Some legal scholars contended that the Government's case, if carried to its logical extreme, would force disclosure of the personal assets of reporters and editors. Said Floyd Abrams, whose clients include the New York Times: "The law has been clear for years. A governmentally imposed compulsion to say something in a newspaper is an unconstitutional price for exercising First Amendment rights." But Michael Missal, a lawyer for the Securities and Exchange Commission, said, "We don't expect every journalist to disclose all financial relationships." Instead, he explained, the Government's case is aimed specifically at efforts to grab quick profits triggered by foreknowledge of a particular story. A similar case, under investigation by the SEC, involves several CBS employees who allegedly exploited awareness of an upcoming negative story on the commercial sugar substitute NutraSweet by engaging in transactions that presupposed there would be a drop in the stock price of the manufacturer, G.D. Searle Co.

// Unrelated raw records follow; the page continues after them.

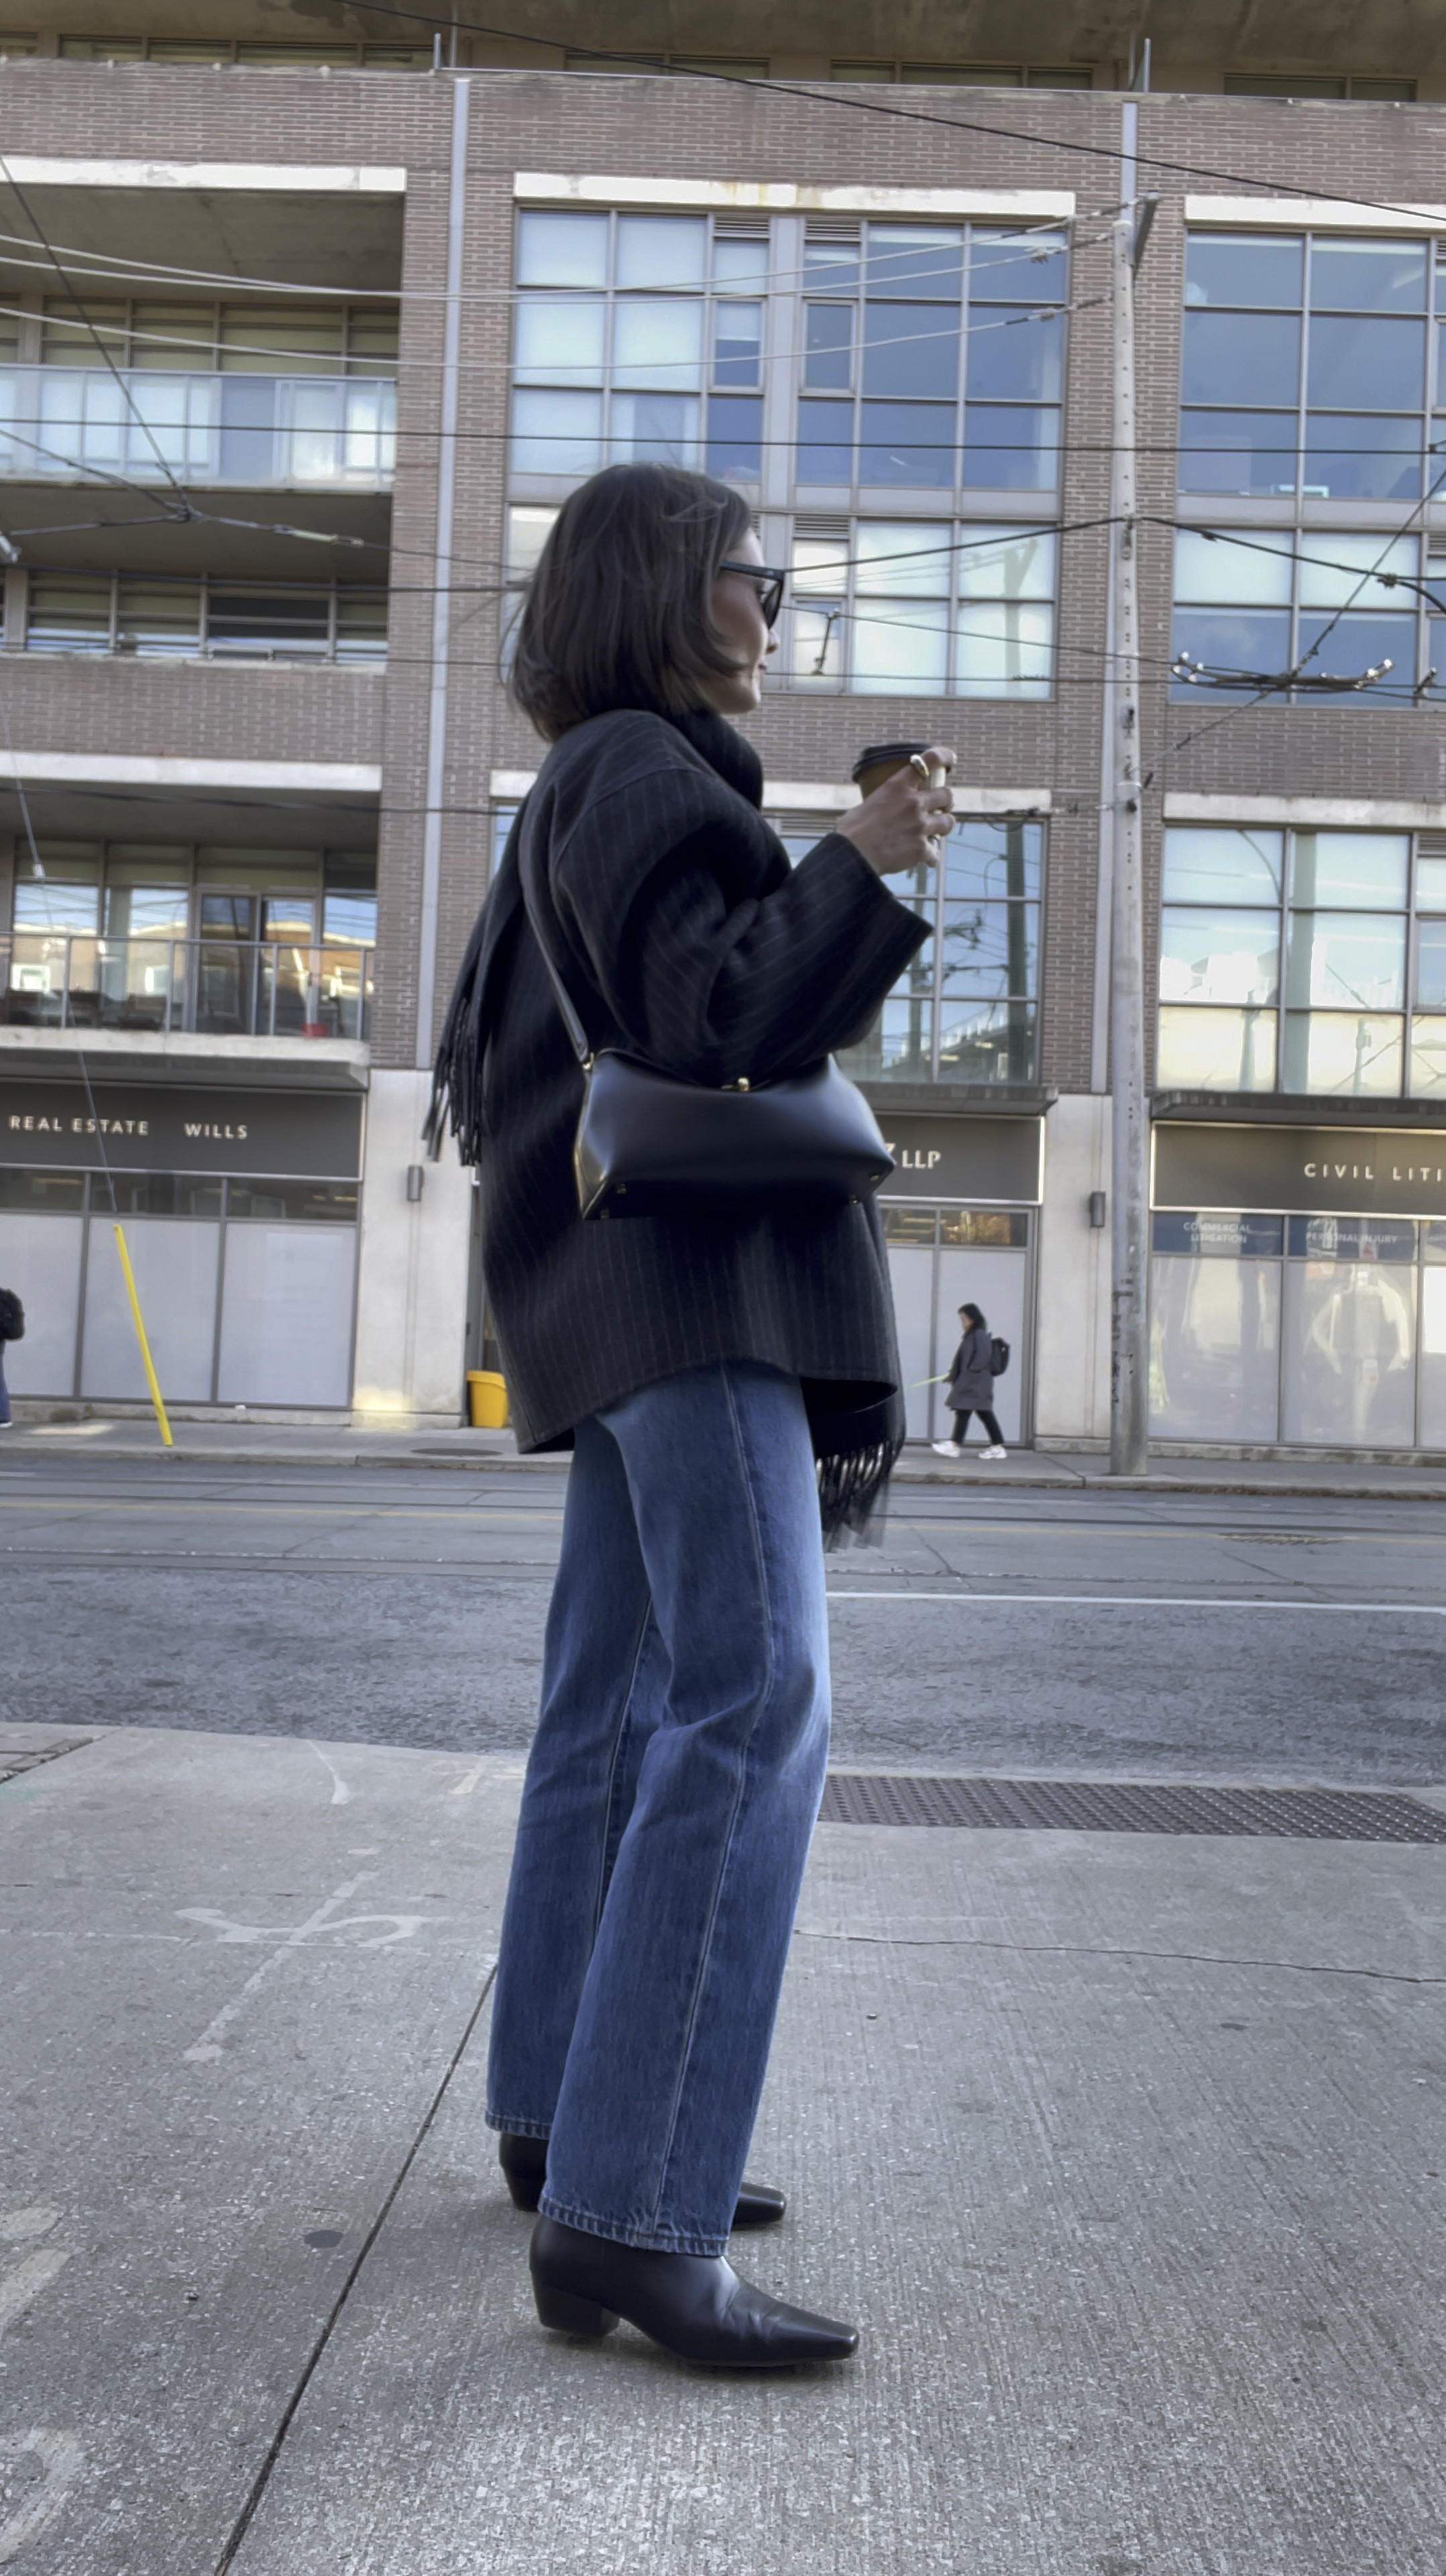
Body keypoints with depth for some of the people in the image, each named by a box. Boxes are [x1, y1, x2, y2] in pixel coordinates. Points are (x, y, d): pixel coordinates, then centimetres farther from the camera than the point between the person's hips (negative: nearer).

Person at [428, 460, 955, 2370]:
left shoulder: (579, 802, 25)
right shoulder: (637, 770, -6)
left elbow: (484, 1069, 25)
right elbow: (705, 1025, -18)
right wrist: (858, 870, -16)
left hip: (632, 1301, 11)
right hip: (693, 1277, -11)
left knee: (618, 1704, 11)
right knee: (752, 1706, -18)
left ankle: (561, 2121, 20)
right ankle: (627, 2219, -19)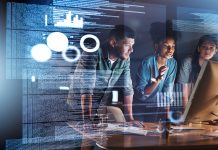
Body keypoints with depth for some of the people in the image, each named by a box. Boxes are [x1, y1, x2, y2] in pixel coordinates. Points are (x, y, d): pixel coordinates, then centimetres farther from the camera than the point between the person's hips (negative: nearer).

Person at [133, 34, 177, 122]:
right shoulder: (147, 63, -21)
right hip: (141, 106, -3)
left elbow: (168, 91, -5)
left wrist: (167, 115, -9)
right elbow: (141, 93, -22)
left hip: (157, 107, 3)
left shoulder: (173, 63, -9)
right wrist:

When the story of Winans' improprieties broke in March, co-workers suggested that he might have been the dupe of sophisticated traders and investment analysts whom he interviewed for his column. But in May the SEC charged in a civil suit that two stockbrokers who shared in the scheme, David Brant and Kenneth Felis, both then employed by Kidder Peabody, paid Winans $31,000 disguised as interior-decoration fees to his New York City roommate, David Carpenter. Last week's indictment charges that in the first half of 1983, before any arrangement with the brokers, Winans and Carpenter on their own speculated on stocks about to be mentioned in the column. They made a profit of $2,859.47 on an investment of $1,814.17 in American Surgery Centers Corp. and another of $497.59 on a $1,237.50 purchase of Institutional Investors Corp.
In contrast to these modest sums, the later scheme allegedly reaped almost $700,000 in net profits. Brant pleaded guilty to conspiracy and fraud in July, agreeing to pay a penalty of about $450,000 in profits, to give up the securities business permanently, and to cooperate in the prosecution of Winans, Carpenter and Felis. He was not included in last week's indictment, and is expected to be a prosecution witness. But a substantial question remains as to how valid the case will be. Officials of the Journal, which has been bitterly critical of Winans and the alleged plot, said last week that the paper may go to court to debate the indictment on constitutional grounds. The accused men took a more extreme version of the same position: whatever the morality of their actions, they were not illegal. Said Don Buchwald, attorney for Winans and Carpenter: "Our advice to our clients is that their actions are not violations."